On Thursday night, a large eviction team from the New Town Kolkata Development Authority (NKDA), accompanied by police, razed nearly 40 stalls. Several hawkers tried to resist but the authorities held their ground.

After the drive was over, tin and plastic sheets and bamboo poles were all that remained of the stalls, which used to sell a whole lot of items, including fast food and cellphone accessories.

This newspaper has reported that hawkers at three places in the township had resisted eviction attempts on Wednesday night, forcing NKDA teams and police to
retreat.

Debashis Jena, from Jyangra in Rajarhat, was selling tea and biscuits in the place where his stall stood. He said he would not budge from
the area.

“I had invested around 2 lakh to set up the stall here. I will not leave the place under any circumstance,” Jena said.

Asked how a stall made of plastic sheets and bamboo poles could cost Rs 2 lakh, he said: “We had to pay leaders in the locality. Nobody will let us sit here and set up the stalls for free.”

A senior NKDA official said a survey in 2019 by hawker surveillance teams of the authority had come across around 2,000 hawkers in New Town.

The official said they are suspecting that at least 500 more hawkers have set up stalls on pavements and thoroughfares since chief minister Mamata Banerjee’s statement that the drive to evict hawkers who had encroached on pavements and roads would be put “on hold” for a month.

“While the drive is on hold, no new stalls will be allowed to come up on the pavements,” Mamata had said at a televised meeting at Nabanna on
June 27.

NKDA surveillance teams have reported that the number of new hawkers has been on the rise across all three action areas of New Town.

“There is a spike in the number of hawkers with stalls on pavements and median dividers. Some are even blocking sections of roads,” said the official.

Shaktiman Ghosh, a hawker leader, said the survey conducted in 2019 had identified 2,500 hawkers in New Town and 800 hawkers in Sector V.

According to Ghosh, a fresh survey needs to be done but the survey teams should have representatives of hawkers.
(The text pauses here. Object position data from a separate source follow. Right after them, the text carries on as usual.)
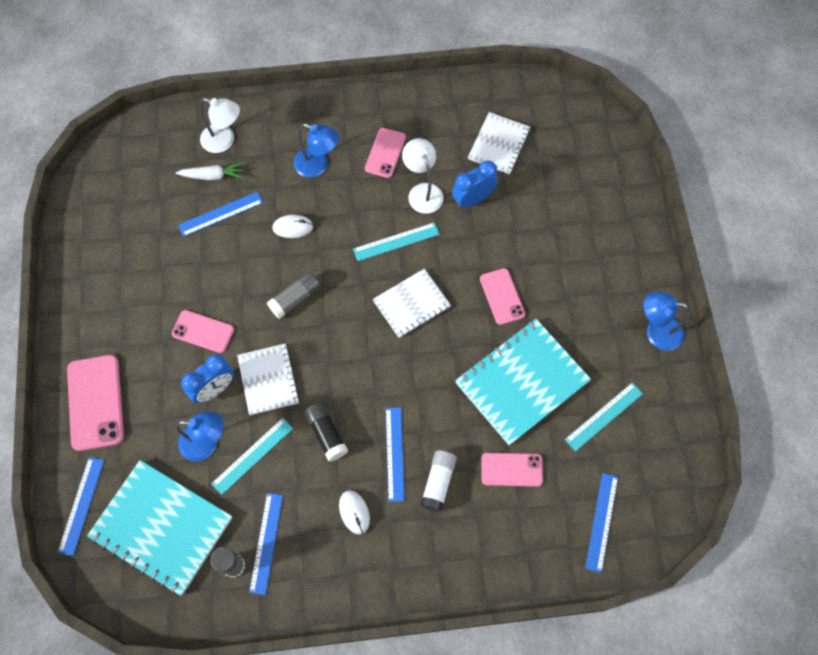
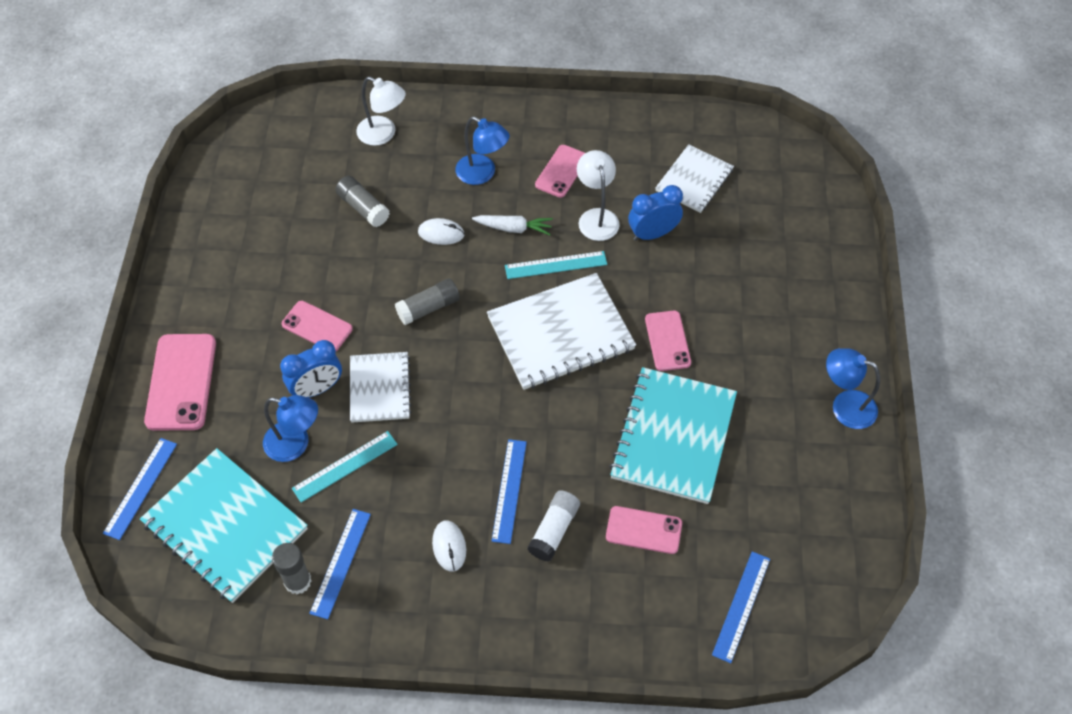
camera: 10 degrees right, 10 degrees down
(213, 176) = (363, 168): white carrot -> white carrot (513, 228)
(220, 214) = (363, 208): blue ruler -> grey glue stick
(326, 434) = (434, 456): black glue stick -> none
(411, 304) = (560, 333): white notebook -> white notebook, size x1.67
(522, 382) = (673, 437): turquoise notebook -> turquoise notebook turned 45 degrees counterclockwise
(604, 416) = (765, 489): turquoise ruler -> none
“The New Town authorities want to rehabilitate the hawkers. We don’t trust NKDA or the police with rehabilitation. We will agree to rehabilitation if we have adequate representation in the survey team and the committee
that will allot stalls,” Ghosh said.

NKDA has built multiple hangar-like structures to rehabilitate hawkers. The structures can accommodate 900 hawkers. While most of them are still empty, the authorities are building another set of hangars that can accommodate 400 more hawkers.